- **TASK INSTRUCTIONS**
Reproduce all of the material below line for line, and omit the picture.

- **RECORDS SHOWN**
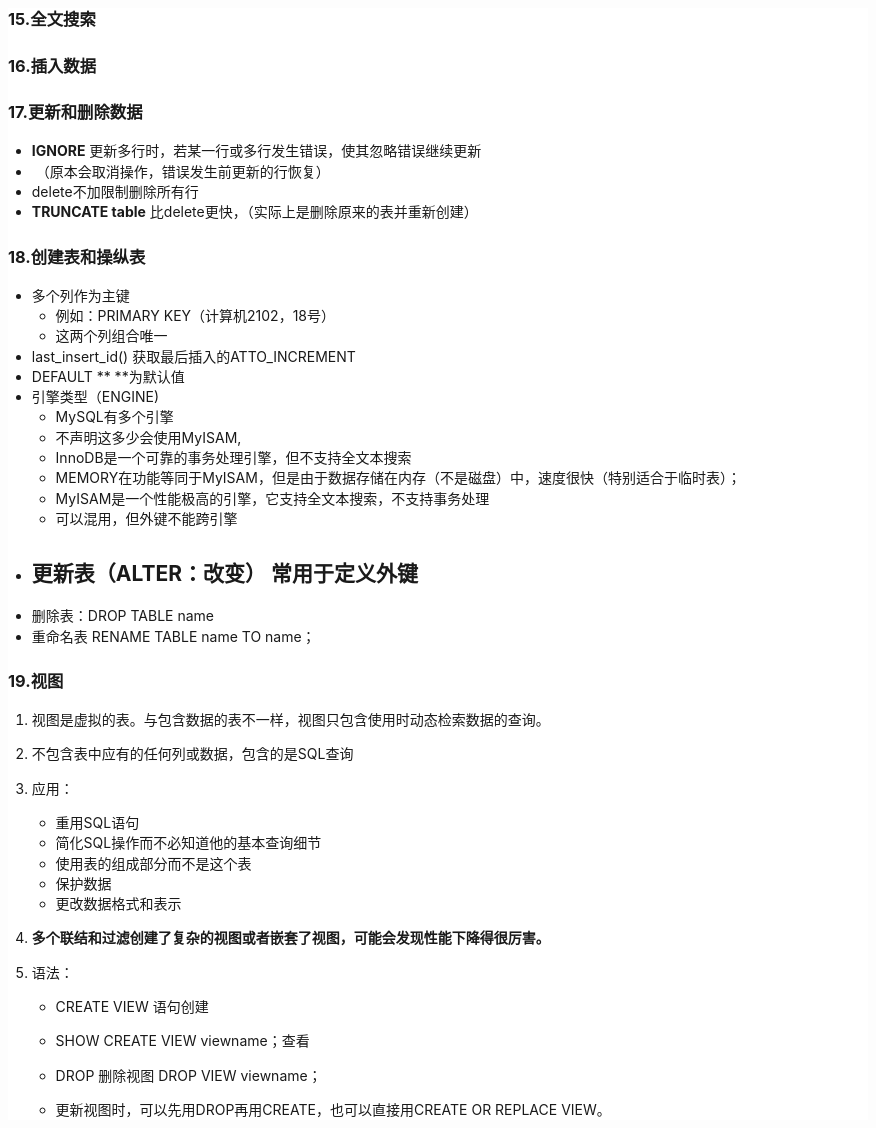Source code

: ### 15.全文搜索

### 16.插入数据

### 17.更新和删除数据

- **IGNORE** 更新多行时，若某一行或多行发生错误，使其忽略错误继续更新
- ​                （原本会取消操作，错误发生前更新的行恢复）
- delete不加限制删除所有行
- **TRUNCATE table** 比delete更快，（实际上是删除原来的表并重新创建）

### 18.创建表和操纵表

- 多个列作为主键
    - 例如：PRIMARY KEY（计算机2102，18号）
    - 这两个列组合唯一
- last_insert_id() 获取最后插入的ATTO_INCREMENT
- DEFAULT **   **为默认值
- 引擎类型（ENGINE)
    - MySQL有多个引擎
    - 不声明这多少会使用MyISAM,
    - InnoDB是一个可靠的事务处理引擎，但不支持全文本搜索
    - MEMORY在功能等同于MyISAM，但是由于数据存储在内存（不是磁盘）中，速度很快（特别适合于临时表）；
    - MyISAM是一个性能极高的引擎，它支持全文本搜索，不支持事务处理
    - 可以混用，但外键不能跨引擎
- 更新表（ALTER：改变） 常用于定义外键
    - 
- 删除表：DROP TABLE name
- 重命名表 RENAME TABLE name TO name；

### 19.视图

1. 视图是虚拟的表。与包含数据的表不一样，视图只包含使用时动态检索数据的查询。

2. 不包含表中应有的任何列或数据，包含的是SQL查询

3. 应用：

    - 重用SQL语句
    - 简化SQL操作而不必知道他的基本查询细节
    - 使用表的组成部分而不是这个表
    - 保护数据
    - 更改数据格式和表示

4. **多个联结和过滤创建了复杂的视图或者嵌套了视图，可能会发现性能下降得很厉害。**

5. 语法：

    - CREATE VIEW 语句创建

    - SHOW CREATE VIEW viewname；查看

    - DROP 删除视图  DROP VIEW viewname；

    - 更新视图时，可以先用DROP再用CREATE，也可以直接用CREATE OR REPLACE VIEW。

- **TASK ANSWER**
Source code

: ### 15.全文搜索

### 16.插入数据

### 17.更新和删除数据

- **IGNORE** 更新多行时，若某一行或多行发生错误，使其忽略错误继续更新
- ​                （原本会取消操作，错误发生前更新的行恢复）
- delete不加限制删除所有行
- **TRUNCATE table** 比delete更快，（实际上是删除原来的表并重新创建）

### 18.创建表和操纵表

- 多个列作为主键
    - 例如：PRIMARY KEY（计算机2102，18号）
    - 这两个列组合唯一
- last_insert_id() 获取最后插入的ATTO_INCREMENT
- DEFAULT **   **为默认值
- 引擎类型（ENGINE)
    - MySQL有多个引擎
    - 不声明这多少会使用MyISAM,
    - InnoDB是一个可靠的事务处理引擎，但不支持全文本搜索
    - MEMORY在功能等同于MyISAM，但是由于数据存储在内存（不是磁盘）中，速度很快（特别适合于临时表）；
    - MyISAM是一个性能极高的引擎，它支持全文本搜索，不支持事务处理
    - 可以混用，但外键不能跨引擎
- 更新表（ALTER：改变） 常用于定义外键
    - 
- 删除表：DROP TABLE name
- 重命名表 RENAME TABLE name TO name；

### 19.视图

1. 视图是虚拟的表。与包含数据的表不一样，视图只包含使用时动态检索数据的查询。

2. 不包含表中应有的任何列或数据，包含的是SQL查询

3. 应用：

    - 重用SQL语句
    - 简化SQL操作而不必知道他的基本查询细节
    - 使用表的组成部分而不是这个表
    - 保护数据
    - 更改数据格式和表示

4. **多个联结和过滤创建了复杂的视图或者嵌套了视图，可能会发现性能下降得很厉害。**

5. 语法：

    - CREATE VIEW 语句创建

    - SHOW CREATE VIEW viewname；查看

    - DROP 删除视图  DROP VIEW viewname；

    - 更新视图时，可以先用DROP再用CREATE，也可以直接用CREATE OR REPLACE VIEW。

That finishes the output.